Calculating rates of change is a crucial aspect of maths, engineering, cosmology and many other areas.
(Ronniel Besillas)
Ronniel Besillas
ReplyDeleteA fascinating historical recap of how initial investigations into the way a violin string vibrates gave rise to formulae and equations which turned out to be useful in mapping electricity and magnetism, which turned out to be aspects of the same fundamental force, understanding which underpinned the invention of radio, radar, TV etc, taking in contributions from Michael Faraday, James Clerk Maxwell, Heinrich Hertz and Giulielmo Marconi.
(Ronniel besillas)
Newton invented calculus to help work out solutions to moving bodies. Its two basic operations – integration and differentiation – mean that, given one element – force, mass or acceleration – you can work out the other two. Differentiation is the technique for finding rates of change; integration is the technique for ‘undoing’ the effect of differentiation.
ReplyDeleteafter reading this, I learned that there are two opposing viewpoints in the world where according to one view, the universe ones fixed, immutable laws and everything exist Ina well-defined objective reality while the opposing views says that there is no such thing as objective reality that all van change. Newton's essential understanding was that changes in nature can be portrayed by mathematical procedures. Stewart clarifies how detailed thought of what befalls a cannonball terminated out of a gun help us towards Newton's fundamental law, that force = mass x acceleration.
ReplyDeleteNewton’s fundamental insight was that adjustments in nature can be described with the aid of mathematical processes. Stewart explains how precise consideration of what happens to a cannonball fired out of a cannon helps us in the direction of Newton’s fundamental law, that force = mass x acceleration.
ReplyDeleteNewton invented calculus to assist work out solutions to shifting bodies. Its two primary operations – integration and differentiation – suggest that, given one element – force, mass or acceleration – you can work out the other two. Differentiation is the approach for discovering costs of change; integration is the technique for ‘undoing’ the effect of differentiation.

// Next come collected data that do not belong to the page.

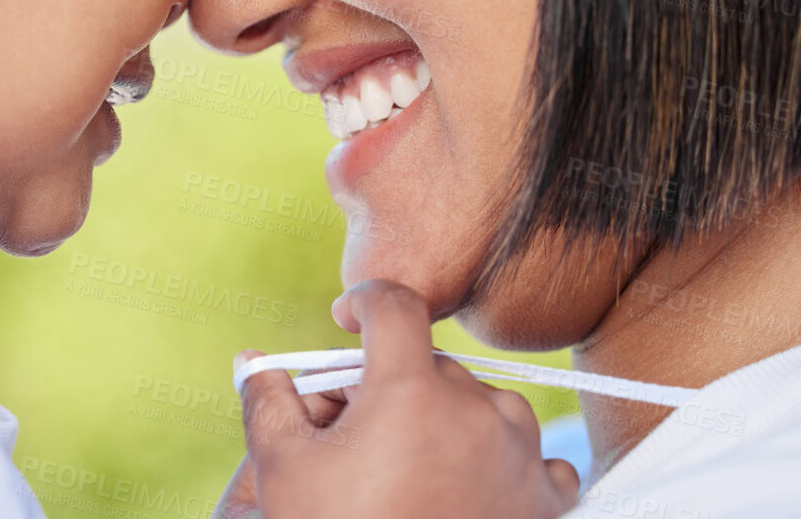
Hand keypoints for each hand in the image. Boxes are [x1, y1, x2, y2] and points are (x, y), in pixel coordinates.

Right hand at [223, 280, 580, 518]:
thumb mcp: (285, 470)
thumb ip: (268, 400)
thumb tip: (254, 361)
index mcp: (410, 388)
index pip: (394, 304)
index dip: (366, 301)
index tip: (350, 317)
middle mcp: (475, 408)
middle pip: (430, 365)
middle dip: (393, 386)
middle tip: (359, 434)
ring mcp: (520, 453)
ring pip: (481, 405)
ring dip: (451, 421)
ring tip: (412, 472)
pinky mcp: (547, 498)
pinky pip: (532, 457)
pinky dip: (502, 464)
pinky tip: (471, 492)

Calculating charges of exchange is a critical component of maths, engineering, cosmology and many other areas.
This chapter tackles about the constant changes of human thought about nature. As time flies, people’s way of thinking contradicts each other. As the Greek Philosopher Heraclitus says, “You can’t stop into the same river twice”. This implies that the viewpoint of a human about the nature of science and numbers were not the same always.
ReplyDeleteIn this chapter nature's of number i amazed about the mind of the people who invented or who expalain this concept. In mathematical we have a changes of constant to easy to understand the nature of work by the readers. Everything in creates an arrangement of information by mathematical process
ReplyDeleteA variable, as defined in math, is an unknown value or a value that can change.
ReplyDeleteA constant, in math, is a value that doesn't change. All numbers are constants. ... Also, a variable can be a constant if the problem specifically tells you what the variable equals.
pagkalinawan mario
Mathematics is the process where you collect not only solutions or formulas, it is also a theories. It can helps an aspect of engineering.